Each $1,000 rise excludes approximately 115,000 potential buyers, displacing 1.8–2.3 million households from tariff effects alone. Families earning $75,000 now face $1,529 monthly payments, up from $1,432, adding $36,000 over 30 years.
Big Players Endure
National retailers like Home Depot posted $165 billion in fiscal 2025 revenue, sourcing over 50% domestically to sidestep tariffs. Lowe’s cut $400 million in inventory while acquiring $600 million more, leveraging scale for tariff clauses and buying power.

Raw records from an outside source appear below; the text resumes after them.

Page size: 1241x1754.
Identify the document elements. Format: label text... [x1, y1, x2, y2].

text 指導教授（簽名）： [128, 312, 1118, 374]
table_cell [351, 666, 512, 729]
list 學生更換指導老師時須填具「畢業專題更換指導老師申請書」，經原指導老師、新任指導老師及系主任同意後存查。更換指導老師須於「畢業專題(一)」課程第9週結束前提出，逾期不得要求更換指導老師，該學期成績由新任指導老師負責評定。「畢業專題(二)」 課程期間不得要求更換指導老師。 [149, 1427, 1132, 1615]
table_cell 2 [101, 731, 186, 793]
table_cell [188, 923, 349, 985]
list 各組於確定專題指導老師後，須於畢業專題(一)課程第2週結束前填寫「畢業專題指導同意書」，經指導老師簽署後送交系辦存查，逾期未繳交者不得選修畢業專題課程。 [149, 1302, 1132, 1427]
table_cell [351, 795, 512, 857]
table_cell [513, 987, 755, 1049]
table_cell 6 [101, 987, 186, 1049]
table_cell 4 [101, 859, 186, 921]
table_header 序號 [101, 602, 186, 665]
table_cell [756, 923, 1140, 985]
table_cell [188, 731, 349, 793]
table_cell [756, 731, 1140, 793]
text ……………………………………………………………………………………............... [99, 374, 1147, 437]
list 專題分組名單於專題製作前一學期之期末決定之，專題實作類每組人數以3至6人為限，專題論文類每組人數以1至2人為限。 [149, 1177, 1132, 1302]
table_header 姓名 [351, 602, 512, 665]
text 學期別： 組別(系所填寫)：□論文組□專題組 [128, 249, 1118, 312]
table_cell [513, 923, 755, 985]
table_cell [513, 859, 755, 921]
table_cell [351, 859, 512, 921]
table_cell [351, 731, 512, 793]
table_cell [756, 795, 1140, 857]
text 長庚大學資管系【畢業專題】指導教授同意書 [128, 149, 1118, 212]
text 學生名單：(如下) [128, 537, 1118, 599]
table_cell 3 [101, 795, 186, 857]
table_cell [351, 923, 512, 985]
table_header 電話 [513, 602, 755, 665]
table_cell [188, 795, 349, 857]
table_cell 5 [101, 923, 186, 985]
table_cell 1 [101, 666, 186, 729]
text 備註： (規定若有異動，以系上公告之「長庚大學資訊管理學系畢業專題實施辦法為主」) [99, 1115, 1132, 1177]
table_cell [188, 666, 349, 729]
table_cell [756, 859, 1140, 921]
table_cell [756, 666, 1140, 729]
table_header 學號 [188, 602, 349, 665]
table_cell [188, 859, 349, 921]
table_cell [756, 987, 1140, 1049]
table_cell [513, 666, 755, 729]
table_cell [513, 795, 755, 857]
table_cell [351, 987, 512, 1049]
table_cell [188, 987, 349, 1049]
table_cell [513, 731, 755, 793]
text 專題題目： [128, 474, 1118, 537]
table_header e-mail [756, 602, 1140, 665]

Regional suppliers, lacking such advantages, bear full inventory risks and compete on service, widening the gap in a consolidating market.
Ripple Effects Ahead

The bankruptcy disrupts Midwest contractors reliant on local suppliers for speed and flexibility, forcing shifts to larger chains with slower service and higher costs. With the ConstructConnect Project Stress Indicator at 125.7 in November—the highest level since July—further failures loom in 2026 absent tariff relief.
Industry consolidation will likely reduce competition, raise prices, and slow delivery. Persistent pressures threaten fewer projects and suppliers, amplifying unaffordability for millions while concentrating power among giants. Policy shifts could mitigate these strains, but regional communities bear immediate losses in jobs and stability.
Sources:
“Canadian Lumber Duties Jump Above 25% — With Higher Levies to Come.” National Association of Home Builders, July 27, 2025.
“Canadian Lumber Duties Hit 35% — And May Go Higher.” National Association of Home Builders,August 7, 2025.
“Cost and Tariff Uncertainty Weighs on Markets.” National Association of Home Builders, March 20, 2025.
“How Tariffs Impact Home Building.” National Association of Home Builders, November 11, 2025.
“Trump Steel Tariffs Expanded to Hit Home Appliances.” The New York Times, June 12, 2025.
“Tariff Woes Drive 41% Increase In Construction Project Abandonments and Delays.” Bisnow, December 8, 2025.